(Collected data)
* * * * * * *

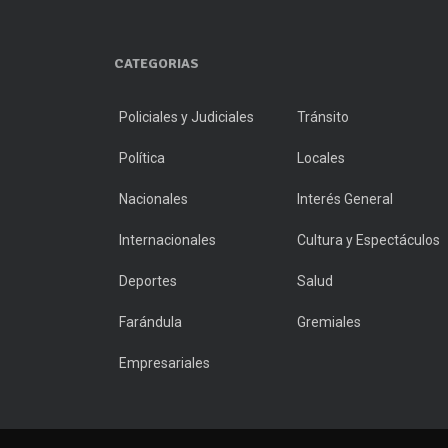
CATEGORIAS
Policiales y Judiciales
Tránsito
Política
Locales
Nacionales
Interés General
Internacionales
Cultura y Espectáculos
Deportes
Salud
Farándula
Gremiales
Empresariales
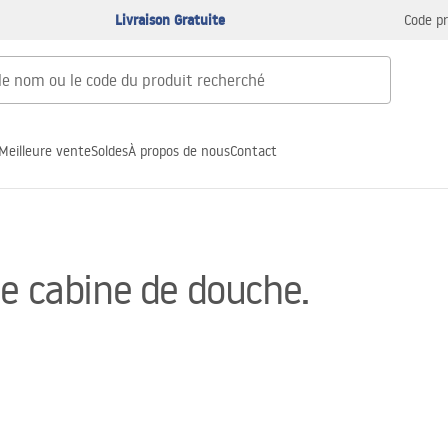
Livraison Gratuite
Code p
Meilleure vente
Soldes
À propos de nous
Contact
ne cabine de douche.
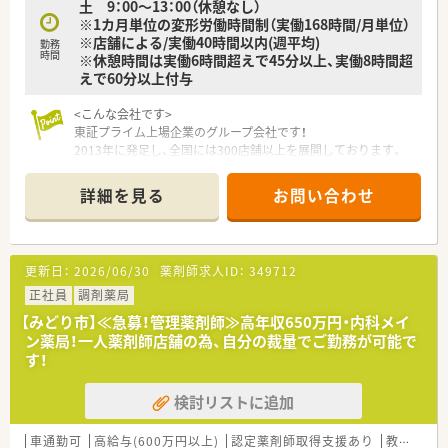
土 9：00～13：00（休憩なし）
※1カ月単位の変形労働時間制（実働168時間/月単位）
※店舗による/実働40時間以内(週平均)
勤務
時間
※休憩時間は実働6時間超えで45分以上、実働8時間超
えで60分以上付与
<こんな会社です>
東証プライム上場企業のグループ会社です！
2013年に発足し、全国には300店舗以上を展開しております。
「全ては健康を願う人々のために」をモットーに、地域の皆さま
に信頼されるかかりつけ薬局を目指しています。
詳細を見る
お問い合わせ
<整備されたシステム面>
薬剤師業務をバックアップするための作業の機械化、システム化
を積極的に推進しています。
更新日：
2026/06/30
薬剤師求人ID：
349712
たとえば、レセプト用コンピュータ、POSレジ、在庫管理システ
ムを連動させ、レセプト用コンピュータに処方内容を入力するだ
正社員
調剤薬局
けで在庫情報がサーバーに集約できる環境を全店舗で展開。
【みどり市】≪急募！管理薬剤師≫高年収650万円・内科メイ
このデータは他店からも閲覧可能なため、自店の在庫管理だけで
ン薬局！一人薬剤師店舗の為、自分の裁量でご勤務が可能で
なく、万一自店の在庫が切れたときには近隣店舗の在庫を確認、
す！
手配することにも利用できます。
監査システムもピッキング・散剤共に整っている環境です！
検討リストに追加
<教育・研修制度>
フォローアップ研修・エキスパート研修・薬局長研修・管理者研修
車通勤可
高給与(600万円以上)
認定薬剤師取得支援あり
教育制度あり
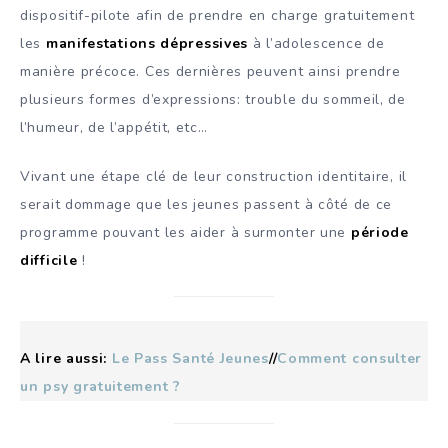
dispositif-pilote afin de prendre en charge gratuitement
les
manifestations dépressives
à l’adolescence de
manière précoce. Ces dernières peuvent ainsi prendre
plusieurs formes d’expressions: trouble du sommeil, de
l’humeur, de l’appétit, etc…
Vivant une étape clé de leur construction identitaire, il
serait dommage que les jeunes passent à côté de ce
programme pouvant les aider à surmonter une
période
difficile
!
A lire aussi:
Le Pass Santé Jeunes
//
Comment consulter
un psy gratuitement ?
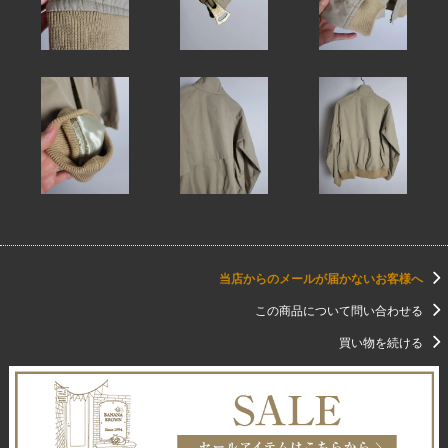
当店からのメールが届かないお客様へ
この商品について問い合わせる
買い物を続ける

* * * * * * *

Problem:
Write out the text of every entry above line for line, without changing anything. Leave the pictures out of your answer.

Response:
CATEGORIAS
Policiales y Judiciales
Tránsito
Política
Locales
Nacionales
Interés General
Internacionales
Cultura y Espectáculos
Deportes
Salud
Farándula
Gremiales
Empresariales
Livraison Gratuite
Code p
Meilleure vente
Soldes
À propos de nous
Contact
ne cabine de douche.
土 9：00～13：00（休憩なし）
※1カ月単位の変形労働時間制（実働168時間/月単位）
※店舗による/実働40時間以内(週平均)
勤務
時間
※休憩時間は実働6時間超えで45分以上、実働8時間超
えで60分以上付与
<こんな会社です>
東証プライム上場企業のグループ会社です！
2013年に発足し、全国には300店舗以上を展開しております。
「全ては健康を願う人々のために」をモットーに、地域の皆さま
に信頼されるかかりつけ薬局を目指しています。
詳細を見る
お問い合わせ
<整備されたシステム面>
薬剤師業務をバックアップするための作業の機械化、システム化
を積極的に推進しています。
更新日：
2026/06/30
薬剤師求人ID：
349712
たとえば、レセプト用コンピュータ、POSレジ、在庫管理システ
ムを連動させ、レセプト用コンピュータに処方内容を入力するだ
正社員
調剤薬局
けで在庫情報がサーバーに集約できる環境を全店舗で展開。
【みどり市】≪急募！管理薬剤師≫高年収650万円・内科メイ
このデータは他店からも閲覧可能なため、自店の在庫管理だけで
ン薬局！一人薬剤師店舗の為、自分の裁量でご勤務が可能で
なく、万一自店の在庫が切れたときには近隣店舗の在庫を確認、
す！
手配することにも利用できます。
監査システムもピッキング・散剤共に整っている環境です！
検討リストに追加
<教育・研修制度>
フォローアップ研修・エキスパート研修・薬局長研修・管理者研修
車通勤可
高給与(600万円以上)
認定薬剤師取得支援あり
教育制度あり
dispositif-pilote afin de prendre en charge gratuitement
les
manifestations dépressives
à l’adolescence de
manière précoce. Ces dernières peuvent ainsi prendre
plusieurs formes d’expressions: trouble du sommeil, de
l’humeur, de l’appétit, etc…
Vivant une étape clé de leur construction identitaire, il
serait dommage que les jeunes passent à côté de ce
programme pouvant les aider à surmonter une
période
difficile
!
A lire aussi:
Le Pass Santé Jeunes
//
Comment consulter
un psy gratuitement ?
当店からのメールが届かないお客様へ
この商品について問い合わせる
買い物を続ける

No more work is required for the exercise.